** Text **
Training and classifying

We are now going to build a neural network that will take an image as input and try to predict which (single) letter is in the image.

We will use the training set of single letters we created earlier. The dataset itself is quite simple. We have a 20 by 20 pixel image, each pixel 1 (black) or 0 (white). These represent the 400 features that we will use as inputs into the neural network. The outputs will be 26 values between 0 and 1, where higher values indicate a higher likelihood that the associated letter (the first neuron is A, the second is B, and so on) is the letter represented by the input image.

We are going to use the PyBrain library for our neural network.

Note

As with all the libraries we have seen so far, PyBrain can be installed from pip: pip install pybrain.

The PyBrain library uses its own dataset format, but luckily it isn't too difficult to create training and testing datasets using this format. The code is as follows:

from pybrain.datasets import SupervisedDataSet

First, we iterate over our training dataset and add each as a sample into a new SupervisedDataSet instance. The code is as follows:

training = SupervisedDataSet(X.shape[1], y.shape[1])
for i in range(X_train.shape[0]):
    training.addSample(X_train[i], y_train[i])

Then we iterate over our testing dataset and add each as a sample into a new SupervisedDataSet instance for testing. The code is as follows:

testing = SupervisedDataSet(X.shape[1], y.shape[1])
for i in range(X_test.shape[0]):
    testing.addSample(X_test[i], y_test[i])

Now we can build a neural network. We will create a basic three-layer network that consists of an input layer, an output layer, and a single hidden layer between them. The number of neurons in the input and output layers is fixed. 400 features in our dataset dictates that we need 400 neurons in the first layer, and 26 possible targets dictate that we need 26 output neurons.

** Supplied entries **
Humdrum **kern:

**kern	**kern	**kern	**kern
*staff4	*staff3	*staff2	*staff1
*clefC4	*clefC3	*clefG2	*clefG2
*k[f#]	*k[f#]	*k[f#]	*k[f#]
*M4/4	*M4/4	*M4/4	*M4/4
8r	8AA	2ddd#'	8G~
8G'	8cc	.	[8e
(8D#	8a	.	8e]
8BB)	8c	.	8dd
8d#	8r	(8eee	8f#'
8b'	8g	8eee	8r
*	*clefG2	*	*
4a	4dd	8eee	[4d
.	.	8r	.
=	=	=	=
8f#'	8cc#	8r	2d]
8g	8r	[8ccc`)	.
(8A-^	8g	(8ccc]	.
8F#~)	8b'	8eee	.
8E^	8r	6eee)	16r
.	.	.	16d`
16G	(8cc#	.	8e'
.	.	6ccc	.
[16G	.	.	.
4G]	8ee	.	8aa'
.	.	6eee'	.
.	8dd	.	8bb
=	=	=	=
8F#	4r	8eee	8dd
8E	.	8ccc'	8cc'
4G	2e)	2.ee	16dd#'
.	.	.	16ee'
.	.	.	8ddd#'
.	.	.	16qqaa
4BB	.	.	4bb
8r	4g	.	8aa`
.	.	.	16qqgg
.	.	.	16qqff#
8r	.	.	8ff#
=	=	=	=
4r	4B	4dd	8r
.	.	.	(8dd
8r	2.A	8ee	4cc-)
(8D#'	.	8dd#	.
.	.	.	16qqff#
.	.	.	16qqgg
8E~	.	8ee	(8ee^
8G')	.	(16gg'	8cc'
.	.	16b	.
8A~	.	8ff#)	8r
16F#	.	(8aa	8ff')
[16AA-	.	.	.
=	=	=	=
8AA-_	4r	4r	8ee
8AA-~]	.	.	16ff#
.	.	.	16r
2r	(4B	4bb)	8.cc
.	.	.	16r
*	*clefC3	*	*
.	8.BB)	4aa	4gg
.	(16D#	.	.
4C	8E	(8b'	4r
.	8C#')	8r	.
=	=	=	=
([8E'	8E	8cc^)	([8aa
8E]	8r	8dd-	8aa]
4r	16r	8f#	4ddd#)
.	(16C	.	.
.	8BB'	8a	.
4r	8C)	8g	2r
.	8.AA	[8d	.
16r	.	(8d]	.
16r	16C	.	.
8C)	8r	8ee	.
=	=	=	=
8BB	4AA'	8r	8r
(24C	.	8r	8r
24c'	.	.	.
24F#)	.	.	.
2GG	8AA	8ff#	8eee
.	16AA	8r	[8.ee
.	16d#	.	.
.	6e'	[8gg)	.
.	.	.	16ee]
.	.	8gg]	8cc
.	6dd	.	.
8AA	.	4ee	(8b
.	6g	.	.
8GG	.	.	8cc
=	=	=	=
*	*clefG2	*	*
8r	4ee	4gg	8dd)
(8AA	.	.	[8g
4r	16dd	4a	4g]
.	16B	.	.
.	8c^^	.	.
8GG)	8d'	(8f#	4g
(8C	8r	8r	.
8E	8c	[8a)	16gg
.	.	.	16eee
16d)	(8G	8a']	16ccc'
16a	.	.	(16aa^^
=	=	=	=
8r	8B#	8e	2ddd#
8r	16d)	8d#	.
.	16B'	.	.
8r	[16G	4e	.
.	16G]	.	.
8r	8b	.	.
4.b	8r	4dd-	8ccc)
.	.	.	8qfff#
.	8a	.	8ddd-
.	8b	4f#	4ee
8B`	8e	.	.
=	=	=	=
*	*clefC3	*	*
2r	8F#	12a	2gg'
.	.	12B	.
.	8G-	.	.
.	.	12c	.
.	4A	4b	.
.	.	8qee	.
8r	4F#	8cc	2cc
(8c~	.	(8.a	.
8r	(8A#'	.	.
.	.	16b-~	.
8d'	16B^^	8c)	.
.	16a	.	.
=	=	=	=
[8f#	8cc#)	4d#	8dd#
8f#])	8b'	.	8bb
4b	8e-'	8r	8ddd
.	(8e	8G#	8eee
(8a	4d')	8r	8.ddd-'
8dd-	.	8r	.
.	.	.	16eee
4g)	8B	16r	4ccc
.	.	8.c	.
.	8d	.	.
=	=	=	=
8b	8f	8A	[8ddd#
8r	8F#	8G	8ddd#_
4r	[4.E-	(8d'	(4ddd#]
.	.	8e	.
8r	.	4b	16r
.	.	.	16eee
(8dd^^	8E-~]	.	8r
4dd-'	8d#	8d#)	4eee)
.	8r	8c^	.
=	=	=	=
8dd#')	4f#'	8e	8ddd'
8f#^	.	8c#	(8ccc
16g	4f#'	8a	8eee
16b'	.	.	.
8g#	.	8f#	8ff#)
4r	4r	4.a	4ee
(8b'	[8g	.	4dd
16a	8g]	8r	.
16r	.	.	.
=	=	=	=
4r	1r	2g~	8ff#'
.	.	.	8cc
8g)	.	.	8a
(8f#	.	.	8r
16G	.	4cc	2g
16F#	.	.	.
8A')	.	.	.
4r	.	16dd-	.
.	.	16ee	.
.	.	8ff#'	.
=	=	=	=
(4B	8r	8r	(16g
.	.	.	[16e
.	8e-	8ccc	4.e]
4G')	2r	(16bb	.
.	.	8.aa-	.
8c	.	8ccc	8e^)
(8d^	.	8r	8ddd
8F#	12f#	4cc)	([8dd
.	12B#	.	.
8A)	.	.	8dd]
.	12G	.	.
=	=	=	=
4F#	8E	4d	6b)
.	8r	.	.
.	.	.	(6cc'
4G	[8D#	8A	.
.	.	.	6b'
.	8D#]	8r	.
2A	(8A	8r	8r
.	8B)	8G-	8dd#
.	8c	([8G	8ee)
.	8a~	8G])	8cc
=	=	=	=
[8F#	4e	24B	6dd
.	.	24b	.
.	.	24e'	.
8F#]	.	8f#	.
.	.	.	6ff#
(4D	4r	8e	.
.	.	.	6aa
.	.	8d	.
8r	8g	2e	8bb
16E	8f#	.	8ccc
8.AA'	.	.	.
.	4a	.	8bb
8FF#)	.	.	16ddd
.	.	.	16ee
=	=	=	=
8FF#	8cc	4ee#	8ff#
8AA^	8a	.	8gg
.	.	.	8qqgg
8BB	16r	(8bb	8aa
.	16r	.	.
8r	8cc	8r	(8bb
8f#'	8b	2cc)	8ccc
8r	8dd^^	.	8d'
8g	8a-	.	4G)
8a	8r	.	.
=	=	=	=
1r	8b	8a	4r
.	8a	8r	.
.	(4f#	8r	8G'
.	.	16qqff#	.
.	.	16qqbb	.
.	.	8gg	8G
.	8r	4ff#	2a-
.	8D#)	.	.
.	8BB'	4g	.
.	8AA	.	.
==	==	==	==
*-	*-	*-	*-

** Task objective **
Write what comes next in the text on building a PyBrain neural network, continuing from the point where it stops. None of the lines above is required.

** Expected answer **
Determining the number of neurons in the hidden layers can be quite difficult. Having too many results in a sparse network and means it is difficult to train enough neurons to properly represent the data. This usually results in overfitting the training data. If there are too few results in neurons that try to do too much of the classification each and again don't train properly, underfitting the data is the problem. I have found that creating a funnel shape, where the middle layer is between the size of the inputs and the size of the outputs, is a good starting place. For this chapter, we will use 100 neurons in the hidden layer, but playing with this value may yield better results.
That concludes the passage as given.